### Exercise goal
Locate every line in the records below that holds the word "status" and return each one.

### Given records
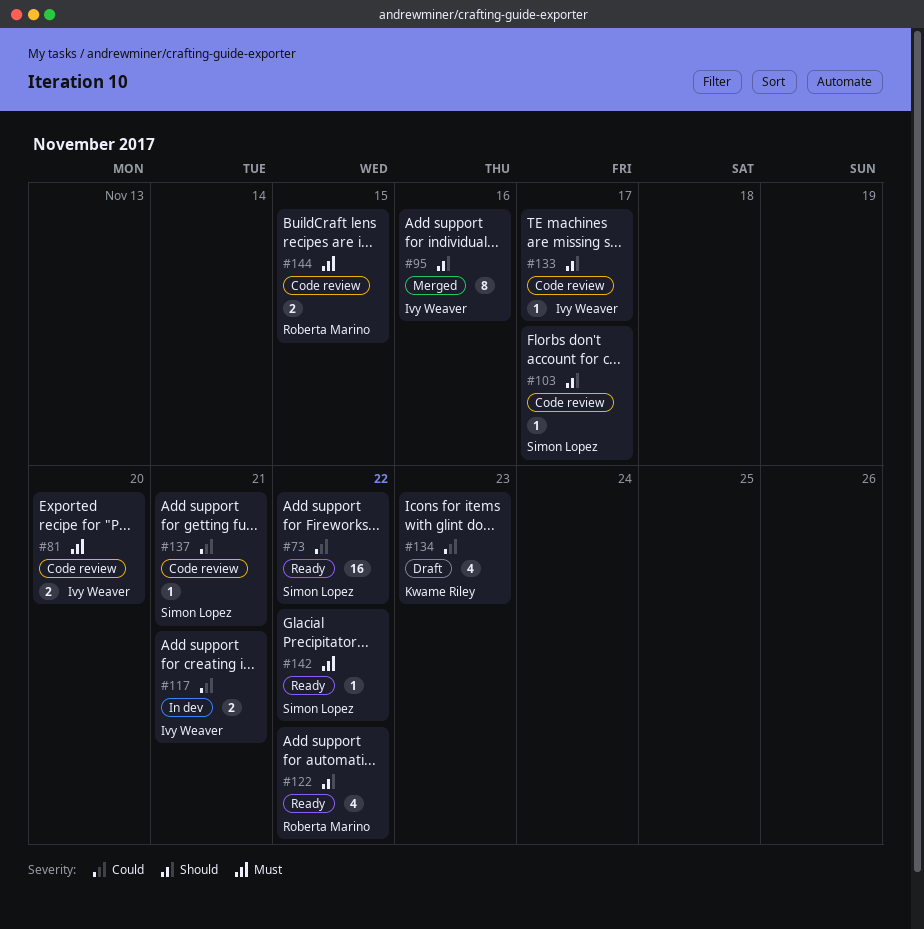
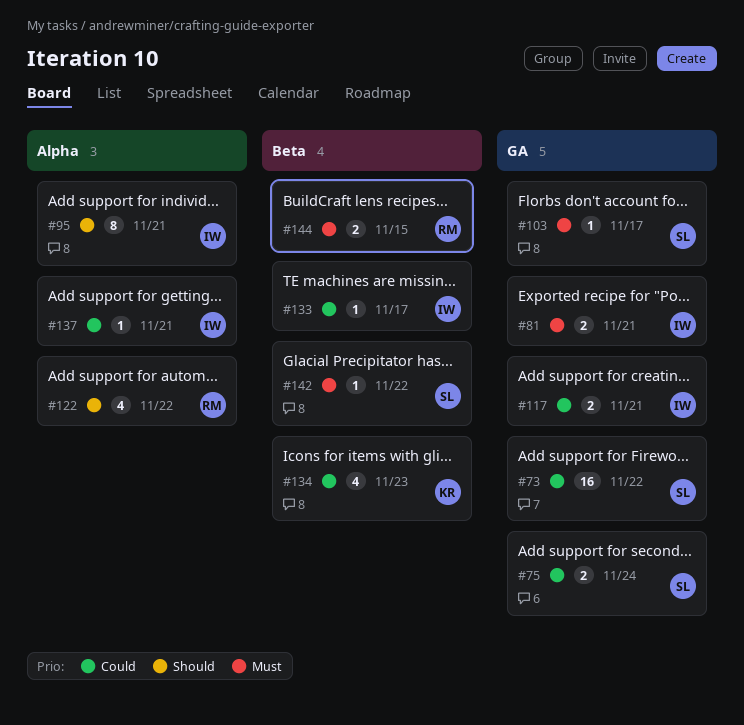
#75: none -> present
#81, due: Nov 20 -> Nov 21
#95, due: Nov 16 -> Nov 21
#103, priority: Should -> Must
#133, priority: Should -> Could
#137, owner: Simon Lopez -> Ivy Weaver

---

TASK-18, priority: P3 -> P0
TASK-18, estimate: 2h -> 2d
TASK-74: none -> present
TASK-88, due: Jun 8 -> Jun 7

...

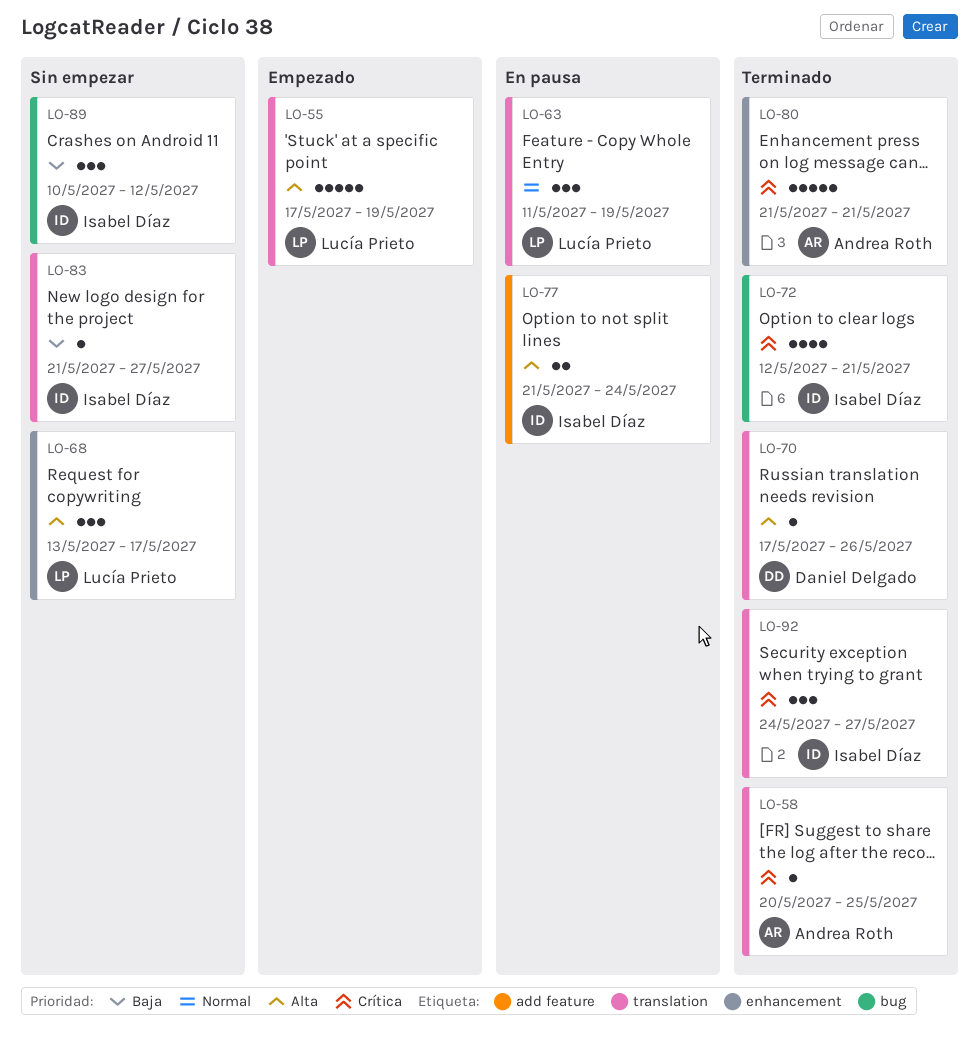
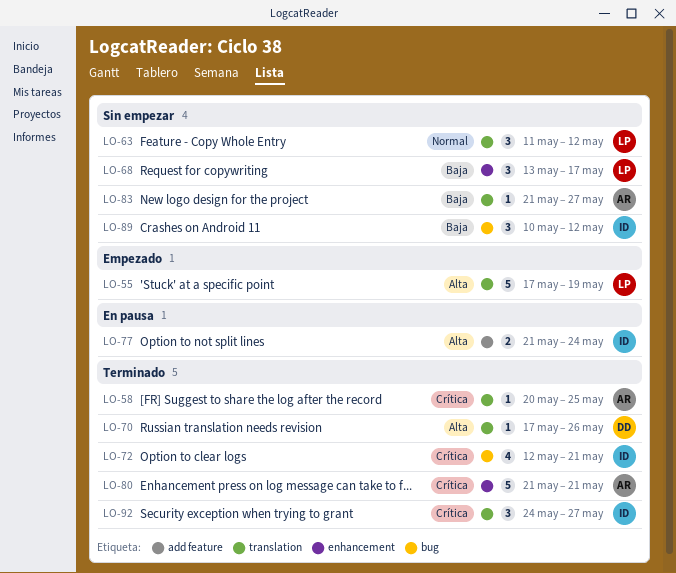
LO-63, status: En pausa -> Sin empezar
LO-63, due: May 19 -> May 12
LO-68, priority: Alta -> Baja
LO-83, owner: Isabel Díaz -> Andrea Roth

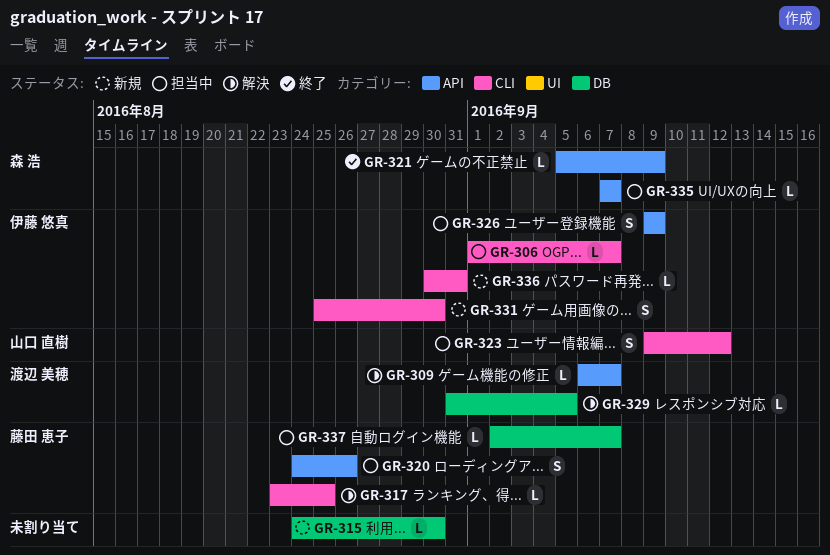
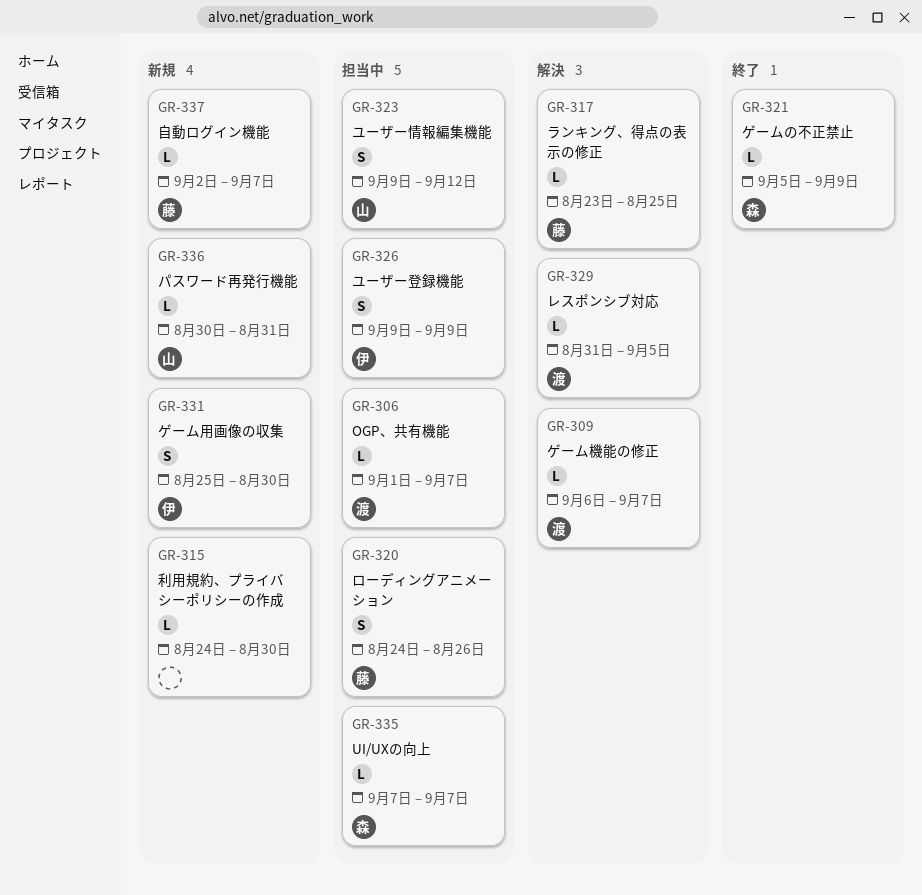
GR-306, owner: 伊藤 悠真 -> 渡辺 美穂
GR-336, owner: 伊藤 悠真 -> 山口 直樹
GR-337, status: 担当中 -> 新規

### Answer to the exercise
LO-63, status: En pausa -> Sin empezar
GR-337, status: 担当中 -> 新規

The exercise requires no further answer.